I will immediately offer full disclosure and state that I am not an American nor a USAir pilot. I am, however, a 17 year veteran of the industry, and have been with United for a little over a year. I was hired just prior to the SLI announcement, and I did not have a dog in that fight anymore than I have one in the USAir/AMR one.
That said, my late father was an attorney and an arbitrator/mediator, and we discussed his work extensively, so I have a bit of a deeper understanding of the way the process works than most, and one thing I get really tired of hearing is the accusations of the arbitrators being "bought off" by one side or the other. In truth, that just doesn't happen.
That said, as the US/AMR SLI process unfolds, I'd like to offer the following concept.
Instead of arguing the SLI merits in front of a single group of 3 or 5 arbitrators, go ahead and pay the money to argue the case in front of 4
separate sets of 3 or 5 panel arbitrators.
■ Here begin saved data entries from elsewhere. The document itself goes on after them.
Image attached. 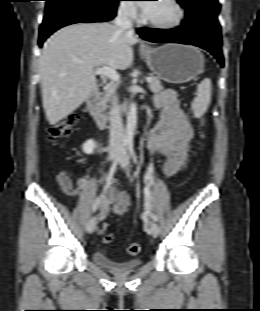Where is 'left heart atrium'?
<instances>
[{
    "mask_svg": "<svg viewBox=\"0 0 260 311\" xmlns=\"http://www.w3.org/2000/svg\"><path fill=\"white\" fill-rule=\"evenodd\" d=\"M141 6H142V9L144 10L145 13H148L152 8L151 3H144Z\"/></svg>",
    "mask_w": 260,
    "mask_h": 311,
    "instance_id": "1",
    "label": "left heart atrium"
}]
</instances>
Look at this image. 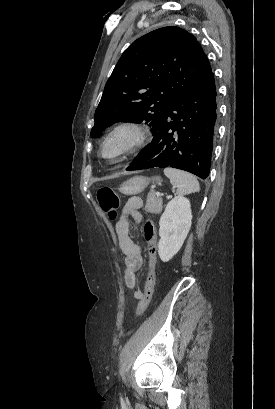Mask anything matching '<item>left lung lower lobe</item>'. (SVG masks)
Segmentation results:
<instances>
[{
	"instance_id": "obj_1",
	"label": "left lung lower lobe",
	"mask_w": 275,
	"mask_h": 409,
	"mask_svg": "<svg viewBox=\"0 0 275 409\" xmlns=\"http://www.w3.org/2000/svg\"><path fill=\"white\" fill-rule=\"evenodd\" d=\"M216 97L211 70L179 96L153 133L151 144L126 170L169 166L206 179L216 133Z\"/></svg>"
}]
</instances>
Each would act as though they are deciding the case.
Once the arguments are complete, each panel will go into deliberations and decide the case as they see fit.
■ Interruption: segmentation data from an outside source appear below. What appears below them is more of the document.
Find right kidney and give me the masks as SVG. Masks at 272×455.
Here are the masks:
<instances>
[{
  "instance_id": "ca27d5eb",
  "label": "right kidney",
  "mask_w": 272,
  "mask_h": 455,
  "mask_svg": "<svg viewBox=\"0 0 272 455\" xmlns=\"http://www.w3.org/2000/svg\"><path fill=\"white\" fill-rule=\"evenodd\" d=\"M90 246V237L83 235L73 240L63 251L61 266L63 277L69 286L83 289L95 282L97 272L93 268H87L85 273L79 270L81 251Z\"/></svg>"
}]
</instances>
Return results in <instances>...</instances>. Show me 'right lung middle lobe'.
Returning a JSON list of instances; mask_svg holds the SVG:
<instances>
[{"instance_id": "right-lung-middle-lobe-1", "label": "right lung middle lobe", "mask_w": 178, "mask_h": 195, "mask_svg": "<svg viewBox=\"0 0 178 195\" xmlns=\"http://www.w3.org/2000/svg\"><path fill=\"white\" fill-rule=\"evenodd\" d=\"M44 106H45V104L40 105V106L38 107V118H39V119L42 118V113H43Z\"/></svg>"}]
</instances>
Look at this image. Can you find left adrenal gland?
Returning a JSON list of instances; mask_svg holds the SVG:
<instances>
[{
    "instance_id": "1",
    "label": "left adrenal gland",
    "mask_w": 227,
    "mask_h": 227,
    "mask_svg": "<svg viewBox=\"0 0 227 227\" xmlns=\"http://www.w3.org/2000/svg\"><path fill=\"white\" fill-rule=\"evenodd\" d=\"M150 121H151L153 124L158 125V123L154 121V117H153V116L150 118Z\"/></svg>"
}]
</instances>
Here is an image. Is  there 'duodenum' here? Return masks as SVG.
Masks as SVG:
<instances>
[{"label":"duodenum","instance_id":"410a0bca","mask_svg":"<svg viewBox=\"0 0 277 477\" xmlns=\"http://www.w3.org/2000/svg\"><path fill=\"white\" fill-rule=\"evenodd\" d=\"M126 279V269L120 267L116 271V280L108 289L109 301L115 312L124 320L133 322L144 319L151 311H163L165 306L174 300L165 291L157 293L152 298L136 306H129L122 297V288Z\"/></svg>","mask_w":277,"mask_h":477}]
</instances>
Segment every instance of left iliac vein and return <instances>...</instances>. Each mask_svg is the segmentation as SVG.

When all 4 groups have completed their work, one will randomly be selected as the the final decision, and they will present it as such. Once the decision is rendered, the remaining panels will present their own decisions.
The point is this: the chances are that
all 4 panels will render decisions that are either the same or very nearly so. This should--
in theory--alleviate concerns of the non-existent "buy off," and demonstrate that the appropriate law (and case law) will have been applied equally, fairly, and properly.
It's just food for thought, and it will not eliminate the crazy conspiracy theories that will inevitably come up, but it will help all parties to provide the most focused arguments they can, while at the same time providing some reassurance that, under the law and
NOT UNDER THE CLOUD OF EMOTION, nobody is getting an unfair deal.
I'm not planning on doing a lot of responding to the replies to this thread. I'm simply using it as a conversation starter for something outside the box, a new tool that might be used in this and future mergers.
Ladies and gentlemen....start your engines!